Doubt that. If they were to add a more "adult" section under the Star brand on Disney+ in the USA, it would certainly be run the same as it is internationally, with it being included in the service cost. And with a requisite monthly subscription fee increase.
 

doctornick

Well-Known Member
I think easily more than half of Hulu’s value is the content library it has. As NBCU content has migrated out of that library to Peacock, that has certainly hurt its value to my family. Losing Disney/21CF content would hurt it further.

Hulu‘s name, live TV service, and original programming (e.g. Only Murders, Handmaids Tale) also have value, but a sale where the Disney-21CF back catalog isn’t included or fades out after a few years wouldn’t be very appealing IMHO.

Were Disney to sell Hulu to Comcast, the likely outcome would be a merging of Hulu with Peacock which would mean a return of Universal content to the service.

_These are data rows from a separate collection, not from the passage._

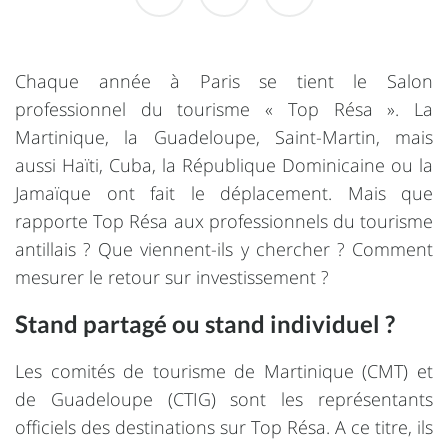
Chaque année à Paris se tient le Salon
professionnel du tourisme « Top Résa ». La
Martinique, la Guadeloupe, Saint-Martin, mais
aussi Haïti, Cuba, la République Dominicaine ou la
Jamaïque ont fait le déplacement. Mais que
rapporte Top Résa aux professionnels du tourisme
antillais ? Que viennent-ils y chercher ? Comment
mesurer le retour sur investissement ?
Stand partagé ou stand individuel ?
Les comités de tourisme de Martinique (CMT) et
de Guadeloupe (CTIG) sont les représentants
officiels des destinations sur Top Résa. A ce titre, ils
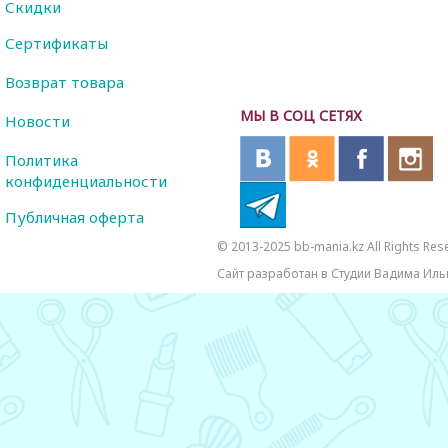
Скидки
Сертификаты
Возврат товара
МЫ В СОЦ СЕТЯХ
Новости
Политика
конфиденциальности
Публичная оферта
© 2013-2025 bb-mania.kz All Rights Res
Сайт разработан в Студии Вадима Иль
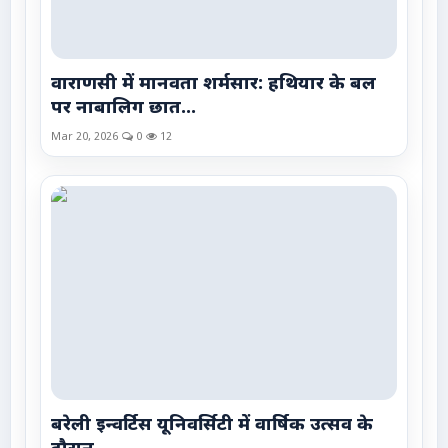
वाराणसी में मानवता शर्मसार: हथियार के बल
पर नाबालिग छात...
Mar 20, 2026
0
12
बरेली इन्वर्टिस यूनिवर्सिटी में वार्षिक उत्सव के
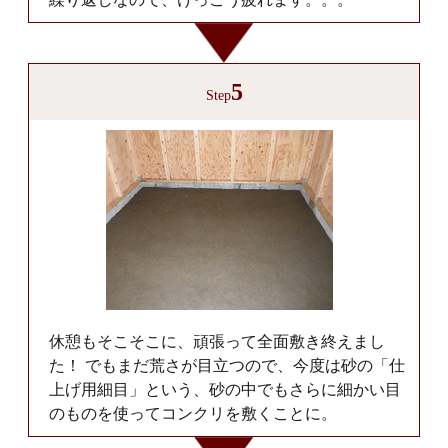
5
Step
休憩もそこそこに、頑張って全面敷き終えまし
た！ でもまだ荒さが目立つので、今度は砂の「仕
上げ用細目」という、砂の中でもさらに細かい目
のものを使ってコンクリを敷くことに。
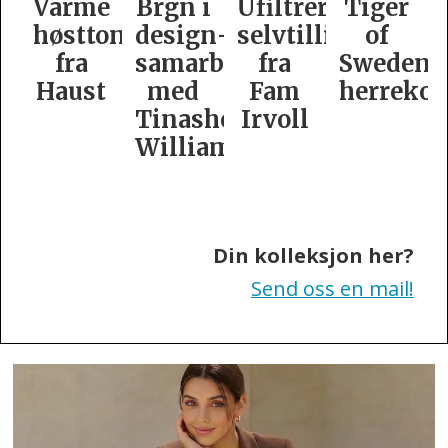
e
Brgn i
Ufiltrert
Tiger
Slik
oner
design­
selvtillit
of
er
samarbeid
fra
Swedens
dame­
t
med
Fam
herrekolleksjon
kolleksj
Tinashe
Irvoll
fra
Williamson
Tiger
of
Sweden
Din kolleksjon her?
Send oss en mail!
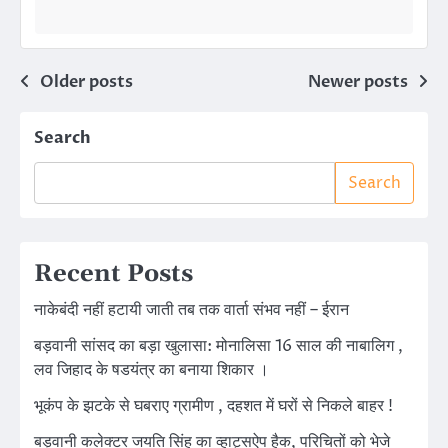
Posts
Older posts
Newer posts
navigation
Search
Search
Recent Posts
नाकेबंदी नहीं हटायी जाती तब तक वार्ता संभव नहीं – ईरान
बड़वानी सांसद का बड़ा खुलासा: मोनालिसा 16 साल की नाबालिग ,
लव जिहाद के षडयंत्र का बनाया शिकार ।
भूकंप के झटके से घबराए ग्रामीण , दहशत में घरों से निकले बाहर !
बड़वानी कलेक्टर जयति सिंह का व्हाट्सऐप हैक, परिचितों को भेजे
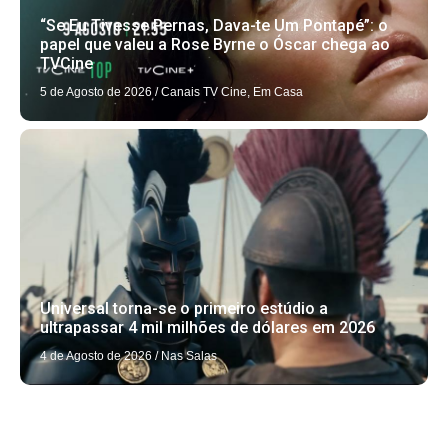
“Se Eu Tivesse Pernas, Dava-te Um Pontapé”: o
papel que valeu a Rose Byrne o Óscar chega ao
TVCine
5 de Agosto de 2026
/
Canais TV Cine
,
Em Casa
Universal torna-se o primeiro estúdio a
ultrapassar 4 mil milhões de dólares em 2026
4 de Agosto de 2026
/
Nas Salas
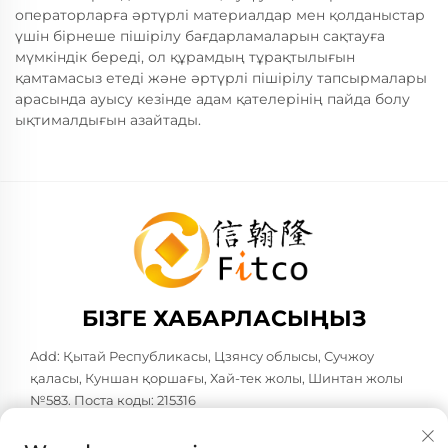
операторларға әртүрлі материалдар мен қолданыстар
үшін бірнеше пішірілу бағдарламаларын сақтауға
мүмкіндік береді, ол құрамдың тұрақтылығын
қамтамасыз етеді және әртүрлі пішірілу тапсырмалары
арасында ауысу кезінде адам қателерінің пайда болу
ықтималдығын азайтады.
БІЗГЕ ХАБАРЛАСЫҢЫЗ
Add: Қытай Республикасы, Цзянсу облысы, Сучжоу
қаласы, Куншан қоршағы, Хай-тек жолы, Шинтан жолы
№583. Поста коды: 215316
Тел:
+86-137 6186 0079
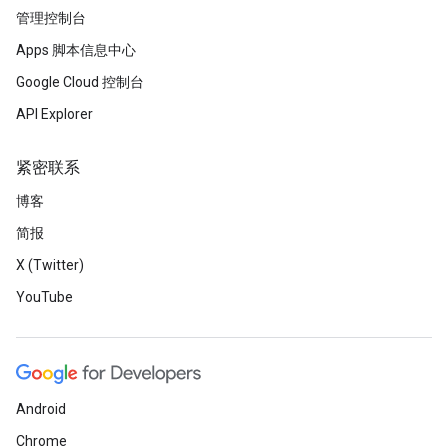
管理控制台
Apps 脚本信息中心
Google Cloud 控制台
API Explorer
紧密联系
博客
简报
X (Twitter)
YouTube
Android
Chrome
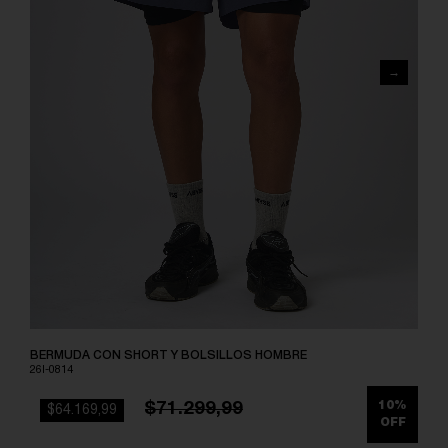
BERMUDA CON SHORT Y BOLSILLOS HOMBRE
26I-0814
$71.299,99
10%
$64.169,99
OFF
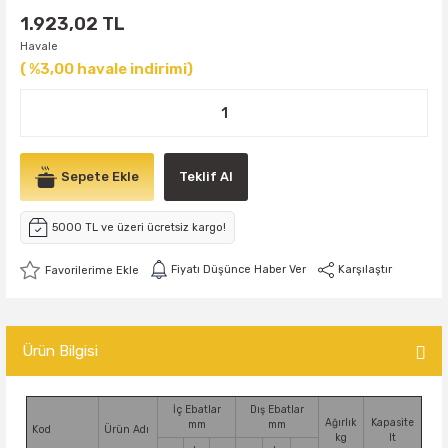
1.923,02 TL
Havale
( %3,00 havale indirimi)
Sepete Ekle
Teklif Al
5000 TL ve üzeri ücretsiz kargo!
Fiyatı Düşünce Haber Ver
Karşılaştır
Ürün Bilgisi
İç Ebatlar
Dış Ebatlar
Ağırlık
Kapasite
mm
mm
Kod
Ürün Adı
kg
lt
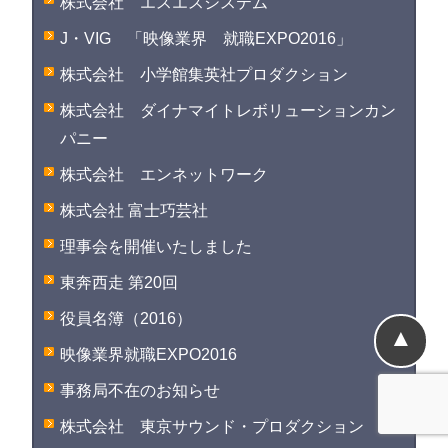
株式会社 エスエスシステム
J・VIG 「映像業界 就職EXPO2016」
株式会社 小学館集英社プロダクション
株式会社 ダイナマイトレボリューションカン
パニー
株式会社 エンネットワーク
株式会社 富士巧芸社
理事会を開催いたしました
東奔西走 第20回
役員名簿（2016）
▲
映像業界就職EXPO2016
事務局不在のお知らせ
株式会社 東京サウンド・プロダクション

That said, I think part of the appeal of Hulu to another company (whether it be Comcast or even someone else like Paramount) would not only be the name and like TV but the established subscriber base. Disney+ is thriving compared to other media companies' streamers so other service would be more interested in those Hulu subs potentially be converted to their own services (obviously they would have to retain them).
 

Indy_UK

Well-Known Member
Disney selling their share of SKYTV to Comcast did knock a good chunk off the 20CF debt that they took on. Selling off Hulu too seems like a no brainier to me to knock that down even further.

ESPN+ remain independent for the eventual move where it will stream the live linear channels and then bump the price massively there.
 

Elijah Abrams

Well-Known Member
In the Parks
Yes
Doubt that. If they were to add a more "adult" section under the Star brand on Disney+ in the USA, it would certainly be run the same as it is internationally, with it being included in the service cost. And with a requisite monthly subscription fee increase.
How about they launch something similar to Star as a separate service in America that would replace Hulu if Disney decides to sell it?